Thrombolytic therapy with t-PA is used in stroke patients who are within the therapeutic window (3 - 4.5 h since the start of symptoms) and do not have any contraindications to it. However, there is evidence that t-PA can itself turn the balance towards coagulation by inducing secondary activation of coagulation cascade and inhibition of endogenous fibrinolysis [15]. Therefore, adjuvant anti-coagulation after 24 h of t-PA induction was recommended in older guidelines [15], but it was later abolished because of scarcity of evidence. There is at least one reported case of patient developing ventricular thrombus after the infusion of t-PA, which was treated with heparin infusion and later resolved on its own, as seen on echocardiography performed later [16]. But this possibility seems less likely in our case, since the thrombus was observed within 24 h of t-PA infusion. And the recent withdrawal of apixaban causing rebound hypercoagulability seems to be a more plausible explanation for the thrombus.

Learning points

Diagnosis of left atrial mass is challenging without histopathological analysis of biopsy specimen. Possibility of left atrial thrombus should be considered for patients with hypercoagulable state. With increased use of NOACs, we should be weary of rebound hypercoagulable state secondary to abrupt withdrawal.
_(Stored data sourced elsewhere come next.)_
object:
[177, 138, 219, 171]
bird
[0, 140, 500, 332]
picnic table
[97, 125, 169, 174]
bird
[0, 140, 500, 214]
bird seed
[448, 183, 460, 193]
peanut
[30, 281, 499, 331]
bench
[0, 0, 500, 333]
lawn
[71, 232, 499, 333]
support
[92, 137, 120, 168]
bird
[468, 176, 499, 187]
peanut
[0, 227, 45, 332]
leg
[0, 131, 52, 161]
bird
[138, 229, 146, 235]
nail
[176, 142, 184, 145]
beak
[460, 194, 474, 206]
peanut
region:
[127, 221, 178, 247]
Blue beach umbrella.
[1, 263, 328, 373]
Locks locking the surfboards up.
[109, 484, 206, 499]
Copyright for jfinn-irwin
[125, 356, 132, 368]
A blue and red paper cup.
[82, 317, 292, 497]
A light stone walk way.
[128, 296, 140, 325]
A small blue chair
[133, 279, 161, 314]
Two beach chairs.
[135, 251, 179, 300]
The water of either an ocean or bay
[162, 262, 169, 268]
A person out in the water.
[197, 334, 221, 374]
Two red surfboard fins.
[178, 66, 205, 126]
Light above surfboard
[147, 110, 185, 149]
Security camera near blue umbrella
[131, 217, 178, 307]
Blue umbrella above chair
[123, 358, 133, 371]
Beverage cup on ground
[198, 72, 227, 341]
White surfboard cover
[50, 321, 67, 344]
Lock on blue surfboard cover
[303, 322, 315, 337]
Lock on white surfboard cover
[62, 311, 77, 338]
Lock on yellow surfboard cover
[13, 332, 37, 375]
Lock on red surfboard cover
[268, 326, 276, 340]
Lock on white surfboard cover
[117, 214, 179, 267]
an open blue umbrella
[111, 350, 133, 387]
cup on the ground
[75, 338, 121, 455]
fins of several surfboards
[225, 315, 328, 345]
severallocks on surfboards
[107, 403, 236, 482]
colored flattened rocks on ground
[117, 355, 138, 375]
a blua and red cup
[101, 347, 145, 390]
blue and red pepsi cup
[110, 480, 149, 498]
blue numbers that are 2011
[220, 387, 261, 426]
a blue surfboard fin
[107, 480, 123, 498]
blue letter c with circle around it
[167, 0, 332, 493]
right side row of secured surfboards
We wish to record our deep sense of gratitude and deep thanks to Dr. Mitchell D. Weinberg, M.D., the Chairman Department of Cardiology, Staten Island University Hospital, NY for his keen interest, inspiring guidance, constant encouragement with our work during all the stages.

Financial Disclosure

None to declare.

Conflict of Interest

None to declare.

Informed Consent

Patient was contacted during the hospital stay and after the discharge. Consent was obtained over the telephone for the use of patient data and imaging studies for the publication of case for purely educational and research purposes to which the patient agreed. Written consent could not be obtained due to the patient’s limited visitations to outpatient clinic for follow-up.

Author Contributions

Dr. Khan was part of the primary team of the patient during his care in the ICU. He came up with idea of writing this case and wrote the case presentation. Dr. Mustafa helped with writing the introduction and abstract of the case reports. Dr. Niazi did the literature review and completed the discussion part. Dr. Karam and Dr. Munir who are cardiology fellows helped with procurement of echocardiogram images and guided in the process of writing the case report. Dr. Snyder and Dr. Lafferty reviewed the final version of write up and made some changes to it according to their expertise.

Data Availability

Any inquiries related to supporting data availability of this study should be directed to corresponding author.